Just out of curiosity, what is your alternative epistemology if you are not convinced that the Bible is the source of knowledge?

I didn't say anything about what the unbeliever would or would not accept. I only noted that one would have to bring reason into the game in order to adjudicate between the Bible and other alternatives.

Since that is the case, then why not say that reason is your axiom and that the Bible is the reasonable option while the Koran etc. is not a reasonable option.

CT

Just to name a couple:

First of all, reason cannot produce truth in and of itself. Reason needs prior knowledge by which to reason FROM in order to deduce knowledge. Reason is the arguing from premises to conclusions, so where do we get the starting premises? I say the scriptures...what say ye?

Reason can work with simple hypothesis. If you reduce it to absurdity, then you know that such is not the case.

You can even set certain proofs up (using Some, all, none etc.) where if one position is false, then the other side has to be the case.

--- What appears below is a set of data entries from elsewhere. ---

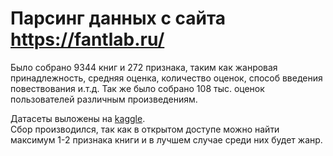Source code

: # Парсинг данных с сайта https://fantlab.ru/
Было собрано 9344 книг и 272 признака, таким как жанровая принадлежность, средняя оценка, количество оценок, способ введения повествования и.т.д. 
Так же было собрано 108 тыс. оценок пользователей различным произведениям.

Датасеты выложены на [kaggle](https://www.kaggle.com/datasets/mrdavidb/detailed-book-dataset-on-ru).  
Сбор производился, так как в открытом доступе можно найти максимум 1-2 признака книги и в лучшем случае среди них будет жанр.

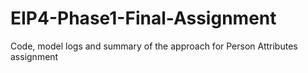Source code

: # EIP4-Phase1-Final-Assignment
Code, model logs and summary of the approach for Person Attributes assignment
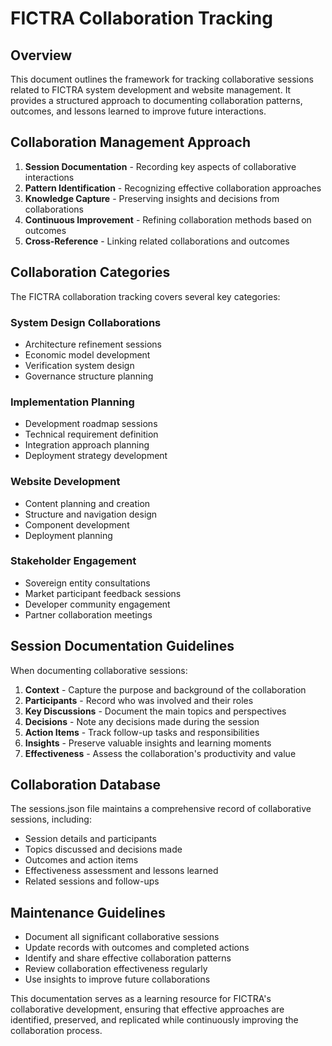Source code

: # FICTRA Collaboration Tracking

## Overview

This document outlines the framework for tracking collaborative sessions related to FICTRA system development and website management. It provides a structured approach to documenting collaboration patterns, outcomes, and lessons learned to improve future interactions.

## Collaboration Management Approach

1. **Session Documentation** - Recording key aspects of collaborative interactions
2. **Pattern Identification** - Recognizing effective collaboration approaches
3. **Knowledge Capture** - Preserving insights and decisions from collaborations
4. **Continuous Improvement** - Refining collaboration methods based on outcomes
5. **Cross-Reference** - Linking related collaborations and outcomes

## Collaboration Categories

The FICTRA collaboration tracking covers several key categories:

### System Design Collaborations

- Architecture refinement sessions
- Economic model development
- Verification system design
- Governance structure planning

### Implementation Planning

- Development roadmap sessions
- Technical requirement definition
- Integration approach planning
- Deployment strategy development

### Website Development

- Content planning and creation
- Structure and navigation design
- Component development
- Deployment planning

### Stakeholder Engagement

- Sovereign entity consultations
- Market participant feedback sessions
- Developer community engagement
- Partner collaboration meetings

## Session Documentation Guidelines

When documenting collaborative sessions:

1. **Context** - Capture the purpose and background of the collaboration
2. **Participants** - Record who was involved and their roles
3. **Key Discussions** - Document the main topics and perspectives
4. **Decisions** - Note any decisions made during the session
5. **Action Items** - Track follow-up tasks and responsibilities
6. **Insights** - Preserve valuable insights and learning moments
7. **Effectiveness** - Assess the collaboration's productivity and value

## Collaboration Database

The sessions.json file maintains a comprehensive record of collaborative sessions, including:

- Session details and participants
- Topics discussed and decisions made
- Outcomes and action items
- Effectiveness assessment and lessons learned
- Related sessions and follow-ups

## Maintenance Guidelines

- Document all significant collaborative sessions
- Update records with outcomes and completed actions
- Identify and share effective collaboration patterns
- Review collaboration effectiveness regularly
- Use insights to improve future collaborations

This documentation serves as a learning resource for FICTRA's collaborative development, ensuring that effective approaches are identified, preserved, and replicated while continuously improving the collaboration process.
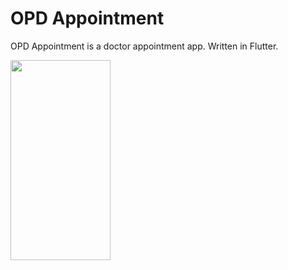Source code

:# OPD Appointment

OPD Appointment is a doctor appointment app. Written in Flutter. 

<img src="](https://user-images.githubusercontent.com/74703957/203699824-084b509f-c60b-4ae6-ad2e-e32e807f602c.jpg)" width="160" height="320" />

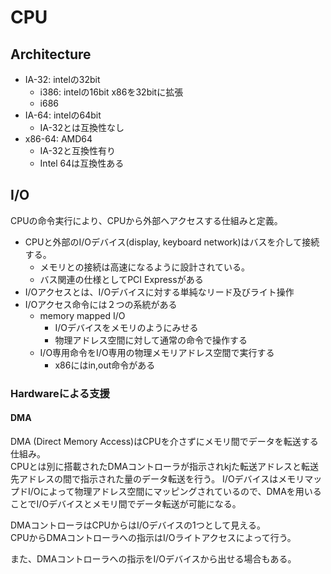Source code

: # CPU

## Architecture

* IA-32: intelの32bit
  * i386: intelの16bit x86を32bitに拡張
  * i686
* IA-64: intelの64bit
  * IA-32とは互換性なし
* x86-64: AMD64
  * IA-32と互換性有り
  * Intel 64は互換性ある

## I/O

CPUの命令実行により、CPUから外部へアクセスする仕組みと定義。  

* CPUと外部のI/Oデバイス(display, keyboard network)はバスを介して接続する。  
  * メモリとの接続は高速になるように設計されている。  
  * バス関連の仕様としてPCI Expressがある
* I/Oアクセスとは、I/Oデバイスに対する単純なリード及びライト操作
* I/Oアクセス命令には２つの系統がある
  * memory mapped I/O
    * I/Oデバイスをメモリのようにみせる
    * 物理アドレス空間に対して通常の命令で操作する
  * I/O専用命令をI/O専用の物理メモリアドレス空間で実行する
    * x86にはin,out命令がある

### Hardwareによる支援

#### DMA

DMA (Direct Memory Access)はCPUを介さずにメモリ間でデータを転送する仕組み。  
CPUとは別に搭載されたDMAコントローラが指示されkjた転送アドレスと転送先アドレスの間で指示された量のデータ転送を行う。  I/OデバイスはメモリマップドI/Oによって物理アドレス空間にマッピングされているので、DMAを用いることでI/Oデバイスとメモリ間でデータ転送が可能になる。

DMAコントローラはCPUからはI/Oデバイスの1つとして見える。  
CPUからDMAコントローラへの指示はI/Oライトアクセスによって行う。

また、DMAコントローラへの指示をI/Oデバイスから出せる場合もある。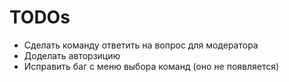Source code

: # TODOs

- Сделать команду ответить на вопрос для модератора
- Доделать авторзицию
- Исправить баг с меню выбора команд (оно не появляется)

Also, to state that reason should be the axiom of the Christian is to say that we are the autonomous determiner of truth, not dependent on God by faith in his word. Instead of trusting that the scriptures are true because God wrote it, the person who uses reason as his axiom should read every verse and decide for himself if or if not the verse is true or not.

We are not the determiner of truth, the only question is whether we recognize it or not. Also even when comes to the conclusion that there is a god, then one has to decide what is his word, and what the imposters are.

Why exactly would you reject Islam besides reason? If one does not want to make it reason, then someone is going to have to make some leap of faith.

CT
 

Confessor

Puritan Board Senior
First of all, reason cannot produce truth in and of itself. Reason needs prior knowledge by which to reason FROM in order to deduce knowledge. Reason is the arguing from premises to conclusions, so where do we get the starting premises? I say the scriptures...what say ye?

Exactly--we cannot pretend that reason, a God-given tool, somehow has content in itself. When someone says that they know something by virtue of "reason," he does not mean it in the truest sense. That would be like saying that I am going to build a house with my bare hands--and with no other materials involved. But such is impossible.